The Last Sermon

I have been the Senior Pastor of Fellowship for 49 years. Last Sunday, I preached my last sermon as Senior Pastor.

Paul writes to his disciple Timothy:

Preach the word; be ready in season and out of season; correct, rebuke, and exhort, with great patience and instruction.  2 Timothy 4:2

In seminary, my mentor, Dr. Lewis Foster, gave his version of this passage when he said, “Every time I read this passage it is like Paul talking to me personally. His words come right through the page to remind me that I am to be faithful in my preaching of the Logos (the Word), and that I need to be faithful both ‘when I have opportunity or feel like it’ (in season) and even when ‘times are difficult, and I don’t feel like it’ (out of season).”

I have remembered those words almost every time before I’ve preached. Last weekend ended 49 years of giving messages as the Senior Pastor of Fellowship.

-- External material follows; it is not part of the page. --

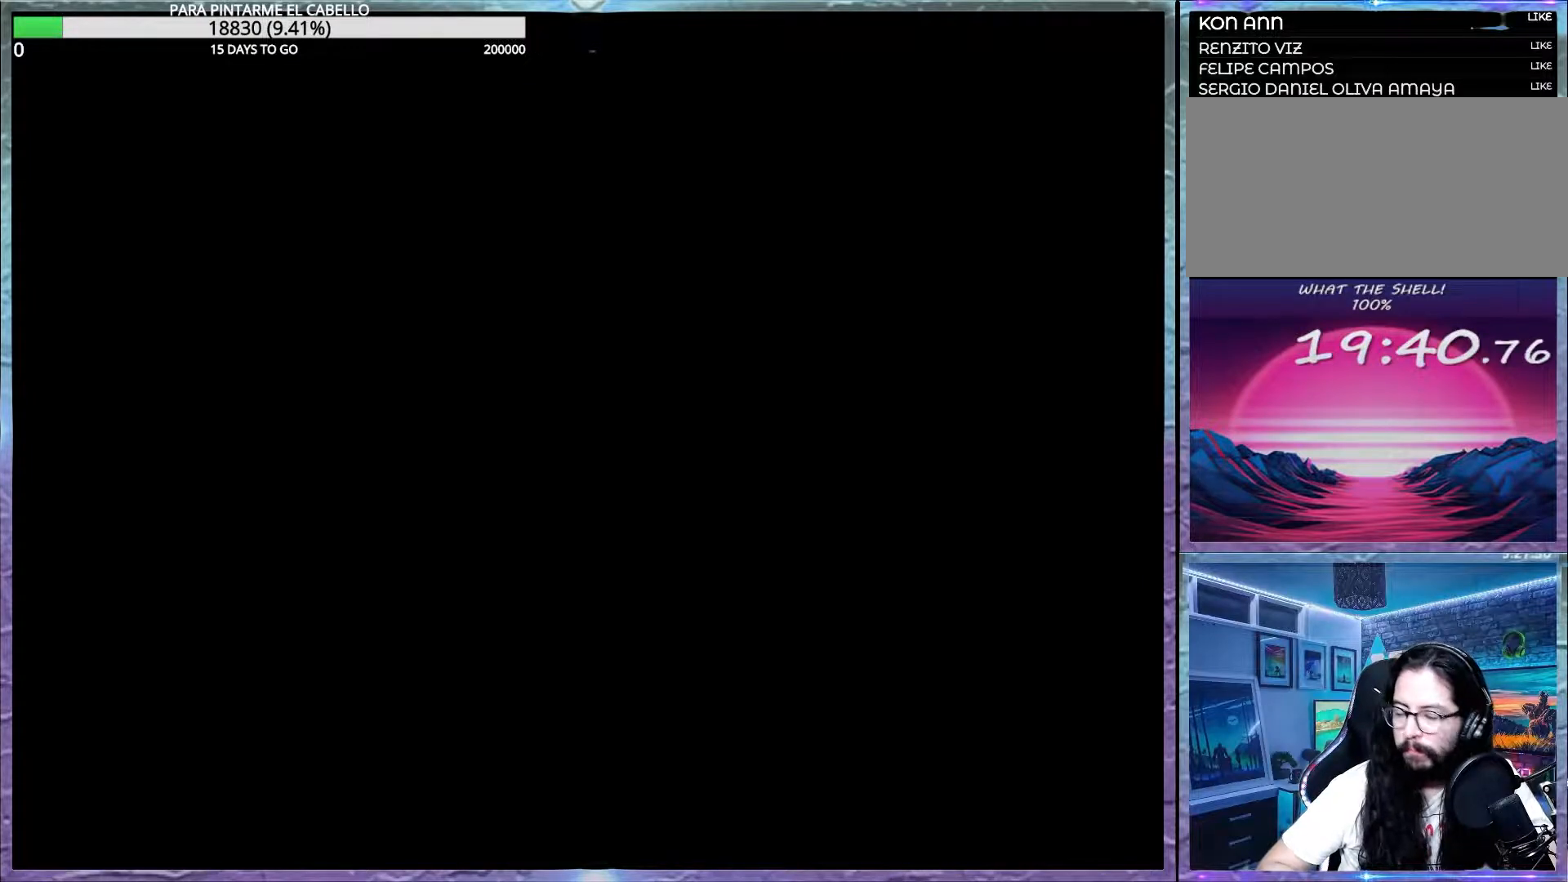
{"buttons": ["Y"], "events": [[133, "B", "up"]]}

Being honest, I realized it would be “The Last Sermon” as I was sitting in the back of the auditorium right before I spoke. My thoughts: “Wow, my last sermon. Let me estimate how many sermons. Forty-nine years times an average of 50 messages a year… probably around 3,000! (Rounded up slightly for those who can actually multiply.)

This week a good friend posted the following message on Facebook:

Yesterday was a very monumental day for Fellowship Christian Church. Our senior pastor preached his last message as Senior Pastor. Next week he will be passing the torch to Jeremy Hudson. 

As time has gone by since yesterday afternoon, I have had more of an opportunity to grasp the magnitude of it. I keep going over how he just humbly and gracefully exited the stage after his sermon. No real big send off. Just like it was any other Sunday.  

Pastor Grant Edwards, I want to thank you from the bottom of my heart for being such a positive role model for Springfield, for all of these years! You have touched countless lives with your obedience to the Lord, with First Steps, the missions in the Philippines and Russia and Springfield and so much more.  

I love your great faith and what your prayer life looks like. Thank you for always encouraging us to draw closer to our creator and to have a real relationship with him.  

Thank you! I do not want to be self-congratulatory, but the above statement is one of the kindest things ever said about or to me. If I could have written the words 49 years ago summarizing my ministry, it would have been her statement:

… gracefully exited the stage after his sermon. No real big send off. Just like any other Sunday.

Nobody noticed it was The Last Sermon, and would not have noticed if I had not realized what was happening and mentioned it at the very end of the message… after the last service on Sunday.

I have considered the kind statement posted on Facebook, and the words of Dr. Foster and am thinking:

I didn’t want to exit with great fanfare.  

It’s not about me, it is about The Word, preached faithfully when I felt like it and when I didn’t feel good about the message… even preaching dreadful sermons… but depending on The Word to speak.

Preaching is honoring Jesus.

It’s not my final sermon at Fellowship, only The Last Sermon as Senior Pastor. Let’s don’t get too maudlin.

Many have asked, “What are you going to do in retirement?” I look at my life now as stop and start. Stopping as the Senior Pastor and organizational leader of Fellowship but continuing as Founding Pastor.

I have always wanted to write more often and with researched depth. Hard to do with the organizational activities of being a Senior Pastor.

I consider my job now to tell others who are preaching, or those just sharing the message to friends, what Dr. Foster taught me… that the Apostle Paul is reaching out from 2,000 years ago, telling you to be faithful… even when it is inconvenient… to the Logos… the Word.